### What is needed
Leaving out all pictures, retype the records exactly.

____

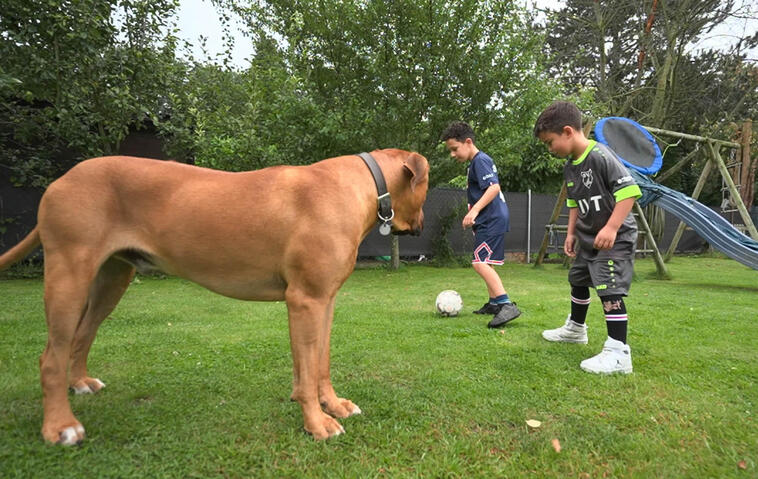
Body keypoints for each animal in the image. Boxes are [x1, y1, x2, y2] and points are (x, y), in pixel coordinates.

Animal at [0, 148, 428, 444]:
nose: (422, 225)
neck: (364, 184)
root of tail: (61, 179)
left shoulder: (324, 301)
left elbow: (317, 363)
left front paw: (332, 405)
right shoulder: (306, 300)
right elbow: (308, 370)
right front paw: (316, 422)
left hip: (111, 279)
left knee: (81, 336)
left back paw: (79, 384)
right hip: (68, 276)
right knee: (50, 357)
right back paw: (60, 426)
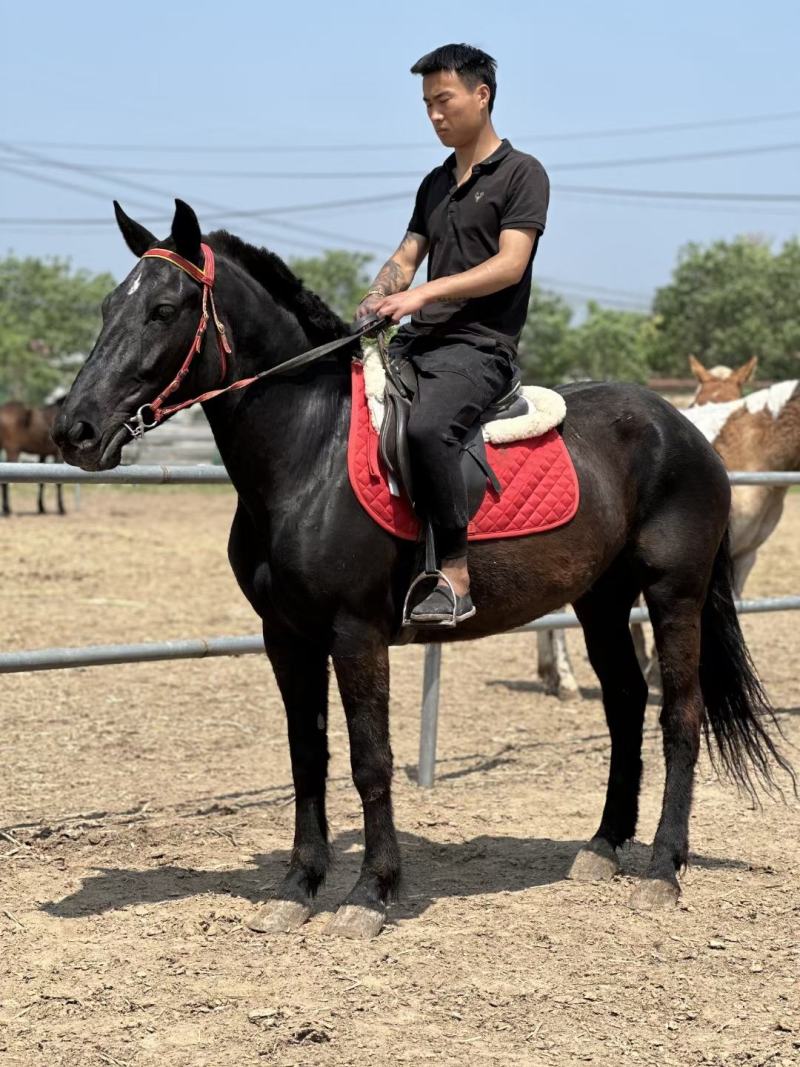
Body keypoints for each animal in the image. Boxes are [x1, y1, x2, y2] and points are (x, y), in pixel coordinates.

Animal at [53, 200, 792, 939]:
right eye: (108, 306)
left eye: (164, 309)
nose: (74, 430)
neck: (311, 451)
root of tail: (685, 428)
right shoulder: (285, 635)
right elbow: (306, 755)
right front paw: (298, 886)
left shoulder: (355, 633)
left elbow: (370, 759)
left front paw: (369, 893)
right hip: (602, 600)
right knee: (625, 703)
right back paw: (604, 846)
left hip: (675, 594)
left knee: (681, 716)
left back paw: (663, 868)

____

### Response below
Body keypoints for each animal in the image. Boxes are [x1, y1, x2, y2] and points are (x, y), in pixel coordinates.

Animal at [0, 148, 428, 444]:
nose: (422, 225)
neck: (364, 184)
root of tail: (61, 179)
left shoulder: (324, 301)
left elbow: (317, 363)
left front paw: (332, 405)
right shoulder: (306, 300)
right elbow: (308, 370)
right front paw: (316, 422)
left hip: (111, 279)
left knee: (81, 336)
left back paw: (79, 384)
right hip: (68, 276)
right knee: (50, 357)
right back paw: (60, 426)
Body keypoints for each animal in the image. Boxes are [x1, y1, x2, y2] and points are (x, y), in pixel coordinates.

Animal at [53, 200, 792, 939]:
right eye: (108, 306)
left eye: (164, 309)
nose: (74, 430)
neck: (311, 451)
root of tail: (685, 428)
right shoulder: (285, 635)
right elbow: (306, 755)
right front paw: (298, 886)
left shoulder: (355, 633)
left elbow: (370, 759)
left front paw: (369, 893)
right hip: (602, 600)
right knee: (625, 703)
right back paw: (604, 846)
left hip: (675, 594)
left knee: (681, 716)
left back paw: (663, 868)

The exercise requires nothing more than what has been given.